Gregory B Gloor
University of Western Ontario, Canada
Title: Analyzing 'omics data using compositional data analysis
Biography
Biography: Gregory B Gloor
Abstract
We will demonstrate that the microbiome and transcriptome datasets should be analyzed by a combination of Bayesian estimation and compositional data approaches to examine the ratios between features giving robust insights into the structure of high throughput sequencing datasets. Traditional methods of analyzing microbiome or RNA-seq datasets can be misleading, and not use all the available information. This results in many analyses being dominated by either the most abundant, or the rarest features.
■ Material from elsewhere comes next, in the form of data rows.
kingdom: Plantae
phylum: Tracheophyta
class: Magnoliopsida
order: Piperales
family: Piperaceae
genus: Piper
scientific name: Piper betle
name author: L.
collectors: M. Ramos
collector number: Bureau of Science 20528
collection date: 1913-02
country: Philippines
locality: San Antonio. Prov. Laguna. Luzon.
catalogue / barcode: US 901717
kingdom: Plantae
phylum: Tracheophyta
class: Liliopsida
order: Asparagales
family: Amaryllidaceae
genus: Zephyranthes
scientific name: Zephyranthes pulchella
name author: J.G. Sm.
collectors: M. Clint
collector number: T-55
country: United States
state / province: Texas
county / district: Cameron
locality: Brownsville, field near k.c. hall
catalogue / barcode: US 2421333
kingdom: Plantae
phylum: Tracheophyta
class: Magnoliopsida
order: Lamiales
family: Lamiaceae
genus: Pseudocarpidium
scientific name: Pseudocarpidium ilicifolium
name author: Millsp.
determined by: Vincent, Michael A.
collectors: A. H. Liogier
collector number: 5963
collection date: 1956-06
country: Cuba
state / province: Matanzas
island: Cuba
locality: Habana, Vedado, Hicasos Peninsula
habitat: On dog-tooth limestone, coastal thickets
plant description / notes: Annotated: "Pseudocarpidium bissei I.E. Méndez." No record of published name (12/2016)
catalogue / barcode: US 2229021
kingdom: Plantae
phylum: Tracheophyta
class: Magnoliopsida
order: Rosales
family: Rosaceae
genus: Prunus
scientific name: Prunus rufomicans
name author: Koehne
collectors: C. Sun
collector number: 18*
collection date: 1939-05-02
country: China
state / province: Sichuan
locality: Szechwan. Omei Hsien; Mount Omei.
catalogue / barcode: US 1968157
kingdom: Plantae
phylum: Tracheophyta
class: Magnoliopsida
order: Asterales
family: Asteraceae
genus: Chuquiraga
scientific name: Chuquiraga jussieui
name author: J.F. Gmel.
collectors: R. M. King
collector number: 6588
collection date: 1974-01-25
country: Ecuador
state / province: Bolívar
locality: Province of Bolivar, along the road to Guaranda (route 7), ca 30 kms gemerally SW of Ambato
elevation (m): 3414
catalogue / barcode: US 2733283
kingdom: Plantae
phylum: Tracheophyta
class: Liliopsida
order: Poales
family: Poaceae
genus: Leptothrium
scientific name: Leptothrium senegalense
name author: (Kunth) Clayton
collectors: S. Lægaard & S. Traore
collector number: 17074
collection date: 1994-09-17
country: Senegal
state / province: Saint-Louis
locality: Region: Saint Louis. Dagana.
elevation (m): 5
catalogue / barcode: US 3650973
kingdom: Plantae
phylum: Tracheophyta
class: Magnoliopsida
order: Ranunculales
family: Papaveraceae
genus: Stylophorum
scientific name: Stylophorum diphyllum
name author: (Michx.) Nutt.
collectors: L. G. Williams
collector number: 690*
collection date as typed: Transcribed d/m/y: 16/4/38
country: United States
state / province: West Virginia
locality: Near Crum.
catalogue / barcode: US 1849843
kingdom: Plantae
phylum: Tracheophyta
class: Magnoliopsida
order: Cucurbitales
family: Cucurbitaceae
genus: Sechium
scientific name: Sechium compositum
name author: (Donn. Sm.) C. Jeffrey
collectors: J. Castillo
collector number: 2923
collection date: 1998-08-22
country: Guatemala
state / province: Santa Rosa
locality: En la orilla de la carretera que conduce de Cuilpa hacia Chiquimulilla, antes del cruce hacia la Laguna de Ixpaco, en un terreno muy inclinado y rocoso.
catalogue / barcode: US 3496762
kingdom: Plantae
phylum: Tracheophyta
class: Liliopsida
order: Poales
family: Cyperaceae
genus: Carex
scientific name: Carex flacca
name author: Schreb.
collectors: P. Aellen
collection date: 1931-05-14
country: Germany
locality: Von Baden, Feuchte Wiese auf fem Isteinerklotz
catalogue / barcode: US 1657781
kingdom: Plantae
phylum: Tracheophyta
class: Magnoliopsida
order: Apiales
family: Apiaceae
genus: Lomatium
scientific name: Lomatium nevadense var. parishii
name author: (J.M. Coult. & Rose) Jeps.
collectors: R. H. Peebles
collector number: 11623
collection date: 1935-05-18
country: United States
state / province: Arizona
Data collected using high throughput sequencing (HTS) methods are sequence reads mapped to genomic intervals, and are commonly analyzed as either 'normalized count data’ or 'relative abundance data’. One reason for these normalizations is to attempt to compensate for the problem that the sequencing instrument imposes an upper bound on the number of sequence reads. Positive data with an arbitrary bound are 'compositional data' and are subject to the problem of spurious correlation. Thus ordination, clustering and network analysis become unreliable. A second problem is that the data are sparse: i.e., contain many 0 values. A third problem is that the largest measurement error is at the low count margins in these datasets. These issues are all addressed using our approach.